In this study, several aspects regarding effect of quality on the fatigue strength in welded cut HSS have been investigated and are discussed. A novel numerical algorithm has been developed which assesses the welded surface and calculates and quantifies weld quality parameters and the presence of defects which are critical in fatigue applications. The algorithm is designed for implementation in serial production. It will provide robust and reliable feedback on the quality being produced, which is essential if high strength steels are utilized and high quality welds are necessary for the structural integrity of the welded component. Two welding procedures which can increase the weld quality in as welded conditions have been assessed. It was found that by using these methods, the fatigue strength can be increased with 20% compared to normal weld quality.
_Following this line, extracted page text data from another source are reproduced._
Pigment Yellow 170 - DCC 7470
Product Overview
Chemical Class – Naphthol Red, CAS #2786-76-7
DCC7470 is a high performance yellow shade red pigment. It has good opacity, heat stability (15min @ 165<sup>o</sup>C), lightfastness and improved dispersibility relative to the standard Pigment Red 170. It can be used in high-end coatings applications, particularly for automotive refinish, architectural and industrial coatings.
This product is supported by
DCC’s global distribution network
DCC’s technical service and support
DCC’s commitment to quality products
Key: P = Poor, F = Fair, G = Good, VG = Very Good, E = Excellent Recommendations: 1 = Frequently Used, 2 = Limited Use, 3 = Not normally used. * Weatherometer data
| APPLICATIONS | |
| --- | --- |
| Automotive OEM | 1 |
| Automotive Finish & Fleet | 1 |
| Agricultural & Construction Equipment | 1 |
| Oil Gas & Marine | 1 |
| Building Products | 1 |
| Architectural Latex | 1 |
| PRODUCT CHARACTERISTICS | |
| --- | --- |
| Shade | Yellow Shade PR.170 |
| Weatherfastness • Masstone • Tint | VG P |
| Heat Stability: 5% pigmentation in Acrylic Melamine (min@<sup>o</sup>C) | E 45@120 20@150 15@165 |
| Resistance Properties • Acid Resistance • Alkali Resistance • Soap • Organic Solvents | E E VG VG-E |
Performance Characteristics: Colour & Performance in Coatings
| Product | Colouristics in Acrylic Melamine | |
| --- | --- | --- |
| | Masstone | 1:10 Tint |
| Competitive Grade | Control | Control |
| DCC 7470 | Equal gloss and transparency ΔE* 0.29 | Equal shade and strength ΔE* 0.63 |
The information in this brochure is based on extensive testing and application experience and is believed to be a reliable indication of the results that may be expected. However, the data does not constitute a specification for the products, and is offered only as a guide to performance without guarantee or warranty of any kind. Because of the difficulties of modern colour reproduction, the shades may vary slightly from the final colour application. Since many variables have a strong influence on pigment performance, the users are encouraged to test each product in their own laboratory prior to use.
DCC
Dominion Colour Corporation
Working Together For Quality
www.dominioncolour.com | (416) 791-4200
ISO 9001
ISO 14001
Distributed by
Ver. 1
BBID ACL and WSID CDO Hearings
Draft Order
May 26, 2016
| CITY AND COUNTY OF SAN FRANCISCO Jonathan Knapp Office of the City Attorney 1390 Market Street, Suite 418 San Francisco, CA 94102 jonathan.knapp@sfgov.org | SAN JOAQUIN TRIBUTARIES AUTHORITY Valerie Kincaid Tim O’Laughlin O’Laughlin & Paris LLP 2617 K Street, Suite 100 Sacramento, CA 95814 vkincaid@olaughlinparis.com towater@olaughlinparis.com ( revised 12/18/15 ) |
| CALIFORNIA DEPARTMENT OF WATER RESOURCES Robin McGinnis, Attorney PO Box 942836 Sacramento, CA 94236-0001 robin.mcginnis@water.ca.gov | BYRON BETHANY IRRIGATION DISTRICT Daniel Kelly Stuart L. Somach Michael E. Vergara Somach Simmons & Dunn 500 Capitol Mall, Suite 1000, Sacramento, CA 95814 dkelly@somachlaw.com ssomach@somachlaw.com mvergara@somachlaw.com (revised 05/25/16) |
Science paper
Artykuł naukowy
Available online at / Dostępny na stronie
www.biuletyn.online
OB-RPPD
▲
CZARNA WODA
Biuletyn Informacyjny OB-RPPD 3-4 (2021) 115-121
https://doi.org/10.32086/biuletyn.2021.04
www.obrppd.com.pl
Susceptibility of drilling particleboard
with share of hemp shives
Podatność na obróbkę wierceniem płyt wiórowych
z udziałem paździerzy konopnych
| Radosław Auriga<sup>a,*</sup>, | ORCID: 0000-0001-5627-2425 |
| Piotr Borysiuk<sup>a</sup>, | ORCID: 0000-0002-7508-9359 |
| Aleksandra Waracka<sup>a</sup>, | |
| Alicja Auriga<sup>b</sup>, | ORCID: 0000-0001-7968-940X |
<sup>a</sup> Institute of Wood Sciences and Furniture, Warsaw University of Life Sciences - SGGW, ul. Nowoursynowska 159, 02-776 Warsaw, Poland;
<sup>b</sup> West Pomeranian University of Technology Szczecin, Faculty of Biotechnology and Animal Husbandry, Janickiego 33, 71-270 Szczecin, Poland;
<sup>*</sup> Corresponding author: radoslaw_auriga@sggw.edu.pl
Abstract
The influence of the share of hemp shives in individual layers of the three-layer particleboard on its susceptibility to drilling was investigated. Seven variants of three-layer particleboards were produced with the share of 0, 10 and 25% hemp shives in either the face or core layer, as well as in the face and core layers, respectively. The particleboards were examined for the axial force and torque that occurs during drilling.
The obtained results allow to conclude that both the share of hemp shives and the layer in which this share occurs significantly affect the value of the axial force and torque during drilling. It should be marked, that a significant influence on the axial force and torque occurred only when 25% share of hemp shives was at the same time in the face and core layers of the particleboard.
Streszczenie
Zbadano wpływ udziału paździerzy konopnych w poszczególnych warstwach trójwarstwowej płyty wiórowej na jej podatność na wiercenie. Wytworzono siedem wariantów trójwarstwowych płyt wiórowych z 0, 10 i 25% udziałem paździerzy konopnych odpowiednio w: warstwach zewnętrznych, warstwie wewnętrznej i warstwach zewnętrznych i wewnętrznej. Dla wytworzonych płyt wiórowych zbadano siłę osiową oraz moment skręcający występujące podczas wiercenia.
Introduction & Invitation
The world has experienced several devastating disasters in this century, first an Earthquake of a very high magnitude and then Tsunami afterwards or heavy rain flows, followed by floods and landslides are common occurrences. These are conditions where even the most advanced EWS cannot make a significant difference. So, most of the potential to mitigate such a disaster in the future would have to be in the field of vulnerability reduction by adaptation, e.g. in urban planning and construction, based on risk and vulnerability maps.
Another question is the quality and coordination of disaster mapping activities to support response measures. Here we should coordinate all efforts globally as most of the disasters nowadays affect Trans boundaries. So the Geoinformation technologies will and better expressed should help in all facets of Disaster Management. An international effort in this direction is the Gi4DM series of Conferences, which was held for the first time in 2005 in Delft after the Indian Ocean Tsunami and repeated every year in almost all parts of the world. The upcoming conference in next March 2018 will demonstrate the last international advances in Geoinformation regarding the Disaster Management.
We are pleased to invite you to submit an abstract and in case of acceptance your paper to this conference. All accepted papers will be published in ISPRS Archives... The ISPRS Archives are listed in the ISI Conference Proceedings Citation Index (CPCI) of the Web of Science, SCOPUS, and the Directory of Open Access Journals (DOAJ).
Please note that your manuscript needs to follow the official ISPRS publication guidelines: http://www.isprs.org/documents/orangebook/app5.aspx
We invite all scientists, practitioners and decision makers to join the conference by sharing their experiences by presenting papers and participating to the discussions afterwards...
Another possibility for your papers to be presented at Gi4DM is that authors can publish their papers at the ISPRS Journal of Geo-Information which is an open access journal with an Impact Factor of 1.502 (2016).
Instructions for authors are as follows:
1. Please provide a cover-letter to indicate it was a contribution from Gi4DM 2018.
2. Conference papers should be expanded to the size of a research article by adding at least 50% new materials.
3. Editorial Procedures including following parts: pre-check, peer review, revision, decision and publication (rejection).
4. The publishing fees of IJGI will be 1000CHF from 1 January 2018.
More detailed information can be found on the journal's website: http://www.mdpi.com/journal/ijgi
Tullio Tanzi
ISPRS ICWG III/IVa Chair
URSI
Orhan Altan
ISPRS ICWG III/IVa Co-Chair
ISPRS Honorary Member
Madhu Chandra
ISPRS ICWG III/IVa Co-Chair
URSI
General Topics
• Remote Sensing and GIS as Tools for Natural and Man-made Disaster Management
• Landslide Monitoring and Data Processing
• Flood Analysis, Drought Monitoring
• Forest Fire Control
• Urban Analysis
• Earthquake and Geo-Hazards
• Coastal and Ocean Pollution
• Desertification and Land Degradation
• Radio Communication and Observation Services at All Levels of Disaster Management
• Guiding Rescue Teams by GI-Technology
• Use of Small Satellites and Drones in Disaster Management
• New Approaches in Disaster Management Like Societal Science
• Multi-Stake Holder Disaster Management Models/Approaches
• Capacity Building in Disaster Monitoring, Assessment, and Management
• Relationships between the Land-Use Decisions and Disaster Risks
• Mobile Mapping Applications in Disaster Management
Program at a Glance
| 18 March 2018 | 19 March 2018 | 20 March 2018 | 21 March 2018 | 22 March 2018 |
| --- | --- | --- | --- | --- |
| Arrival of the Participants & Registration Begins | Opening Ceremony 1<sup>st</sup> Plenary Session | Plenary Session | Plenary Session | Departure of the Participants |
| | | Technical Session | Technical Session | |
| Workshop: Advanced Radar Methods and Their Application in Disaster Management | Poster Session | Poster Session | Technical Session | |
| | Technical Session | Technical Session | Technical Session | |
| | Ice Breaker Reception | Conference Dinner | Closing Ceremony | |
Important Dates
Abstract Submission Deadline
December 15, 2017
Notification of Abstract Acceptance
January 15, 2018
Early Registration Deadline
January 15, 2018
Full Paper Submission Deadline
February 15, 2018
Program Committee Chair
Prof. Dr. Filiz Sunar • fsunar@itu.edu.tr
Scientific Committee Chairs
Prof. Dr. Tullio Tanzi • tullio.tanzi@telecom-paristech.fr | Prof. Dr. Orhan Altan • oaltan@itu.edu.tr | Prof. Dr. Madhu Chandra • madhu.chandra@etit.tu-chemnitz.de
Furthermore, two fatigue assessment methods ability to account for increased weld quality in low cycle and high cycle fatigue applications has been studied. One of these methods showed sufficient accuracy in predicting the fatigue strength with small scatter and also account for increased weld quality. The influence of surface quality on cut edges was studied and the fatigue strength was estimated using international standards and a fatigue strength model for cut edges. It was found that the fatigue strength in testing was 15-70% higher compared to the estimation, thus proving a weak link between the international standard and fatigue strength.

Introduction

Design and manufacturing of welded structures is an important task which requires accuracy, especially for robotic welding in serial production. For lightweight welded structures however, where thinner and high strength steels are utilized, the increased nominal stress levels require consideration of other design aspects such as buckling, plastic collapse and fatigue strength. High strength steels suffer from an increased sensitivity to notches and defects compared to mild steels. For welded components, the fatigue strength will be the same for high strength steel and mild steel if no improved weld quality is achieved [1]. Thus, improving the design of the welded structure by using high strength steel requires improved weld quality, which in turn demand an improved quality assurance. Today, most of the quality assurance for welded components is carried out by the audit process, separate to the production line, using standard gauges. Hammersberg and Olsson [2] concluded that basic standard gauges and methods for weld quality assurance are out-dated if care is not taken to investigate and improve the used measurement systems relative to the actual variations occurring in production. Thus, to fully achieve lightweight design in welded structures, manufacturing companies which utilize serial production will face challenges in quality assurance when introducing high strength steel in their products.